Networked classrooms are wonderful--don't get me wrong. But as we bring these classrooms on-line, we need to be careful that we understand ourselves--and that we do not lose sight of the deep aim of our teaching: to help students realize the power they have within them as writers, as people. We need to take care, lest computers become, like grammar-based workbooks or a lock-step process classroom, just one more way of keeping students from learning what they need to know.

Charles Moran is the Director of the Writing Program at the University of Massachusetts, Amherst.

References

Batson, T. (1989). Teaching in networked classrooms. In C. Selfe, D. Rodrigues, & W. Oates, (Eds.), Computers in English and the language arts: The challenge of teacher education. Urbana, IL: NCTE.

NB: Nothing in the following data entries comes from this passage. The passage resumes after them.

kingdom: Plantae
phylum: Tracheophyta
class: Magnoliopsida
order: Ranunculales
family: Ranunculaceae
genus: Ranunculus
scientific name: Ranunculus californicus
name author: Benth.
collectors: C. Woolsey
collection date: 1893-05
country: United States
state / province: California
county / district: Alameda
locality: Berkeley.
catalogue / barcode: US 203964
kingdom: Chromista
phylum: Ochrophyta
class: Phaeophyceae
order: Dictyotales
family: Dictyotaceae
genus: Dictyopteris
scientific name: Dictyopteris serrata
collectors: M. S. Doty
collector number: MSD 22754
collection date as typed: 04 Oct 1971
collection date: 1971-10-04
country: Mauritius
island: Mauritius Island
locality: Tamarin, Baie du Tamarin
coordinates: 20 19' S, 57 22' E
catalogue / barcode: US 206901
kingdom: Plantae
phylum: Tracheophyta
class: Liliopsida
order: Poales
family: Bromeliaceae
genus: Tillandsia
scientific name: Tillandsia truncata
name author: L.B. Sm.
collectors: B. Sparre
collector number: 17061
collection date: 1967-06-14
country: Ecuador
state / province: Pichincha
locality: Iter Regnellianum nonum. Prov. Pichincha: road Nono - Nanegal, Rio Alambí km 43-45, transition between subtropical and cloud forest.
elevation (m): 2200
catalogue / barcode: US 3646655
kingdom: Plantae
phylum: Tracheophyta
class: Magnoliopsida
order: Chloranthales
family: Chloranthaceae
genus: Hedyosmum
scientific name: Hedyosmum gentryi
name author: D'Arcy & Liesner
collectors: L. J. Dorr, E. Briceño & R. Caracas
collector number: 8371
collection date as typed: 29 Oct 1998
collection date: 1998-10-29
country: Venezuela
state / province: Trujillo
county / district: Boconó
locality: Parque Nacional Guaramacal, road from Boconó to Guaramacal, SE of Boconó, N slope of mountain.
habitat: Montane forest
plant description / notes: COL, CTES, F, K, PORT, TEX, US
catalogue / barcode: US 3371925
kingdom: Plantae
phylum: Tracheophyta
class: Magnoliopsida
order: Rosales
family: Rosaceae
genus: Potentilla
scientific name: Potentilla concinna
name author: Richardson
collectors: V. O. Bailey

Elder, J., Bowen, B., Schwartz, J., & Goswami, D. (1989). Word processing in a community of writers. New York: Garland.

Selfe, C. L. (1988). Technology in the English classroom: Computers through the lens of feminist theory. ADE Bulletin, 90, 63-67.

Schwartz, H. (1984). Teaching writing with computer aids. College English, 46, 239-247.

Sudol, R. A. (1985). Applied word processing: Notes on authority, responsibility, and revision in a workshop model. College Composition and Communication, 36, 331-335.

Stine, L. (1989). Computers and commuters: A computer-intensive writing program for adults. Computers and Composition, 6(2), 23- 31.